Uitspraak
GERECHTSHOF 's-HERTOGENBOSCH
,
Gerechtshof 's-Hertogenbosch
In deze zaak, die voorligt bij het Gerechtshof 's-Hertogenbosch, betreft het een hoger beroep van de moeder tegen een beschikking van de rechtbank Zeeland-West-Brabant. De moeder verzoekt om de vernietiging van de beschikking waarin de vader eenhoofdig gezag over hun vier minderjarige kinderen is toegewezen. De kinderen zijn geboren in 2008, 2009, 2011 en 2013. De ouders zijn gescheiden en de kinderen wonen bij de vader. De moeder stelt dat het eenhoofdig gezag niet in het belang van de kinderen is en dat er geen ernstige contra-indicaties zijn voor gezamenlijk gezag.

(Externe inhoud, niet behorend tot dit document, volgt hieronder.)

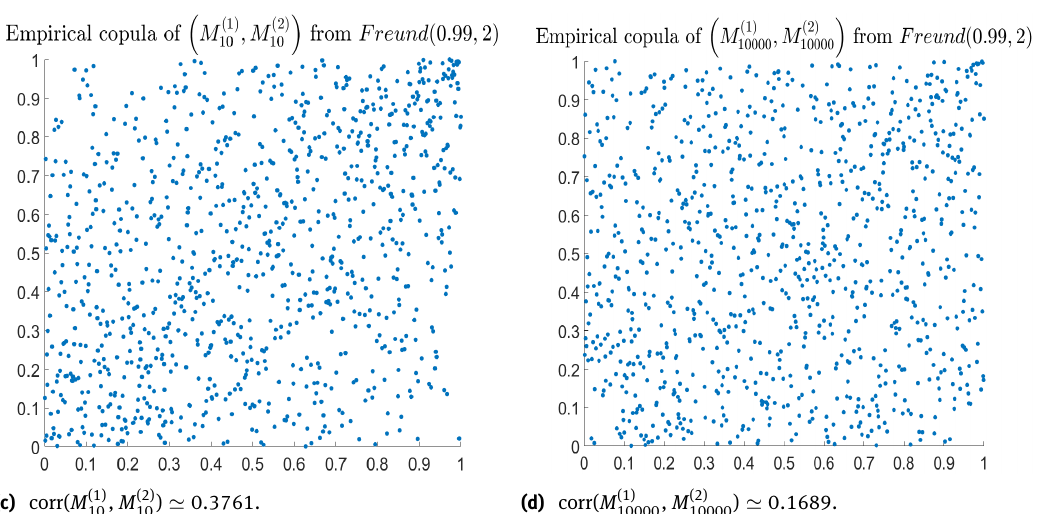
Figure 3: Scatterplots of componentwise maxima for a = 0.99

De vader daarentegen stelt dat de kinderen nu rust hebben en geen omgang meer willen met de moeder. Het hof heeft de zaak aangehouden om de Raad voor de Kinderbescherming te verzoeken een onderzoek in te stellen naar de situatie van de kinderen en de vraag of het gezamenlijk ouderlijk gezag moet worden gehandhaafd. De beslissing van het hof om de verdere behandeling van de zaak aan te houden tot 24 mei 2023 is genomen om de resultaten van het onderzoek af te wachten. De zaak is van belang voor de toekomst van de kinderen en de ouders, waarbij de communicatie tussen hen een cruciale rol speelt.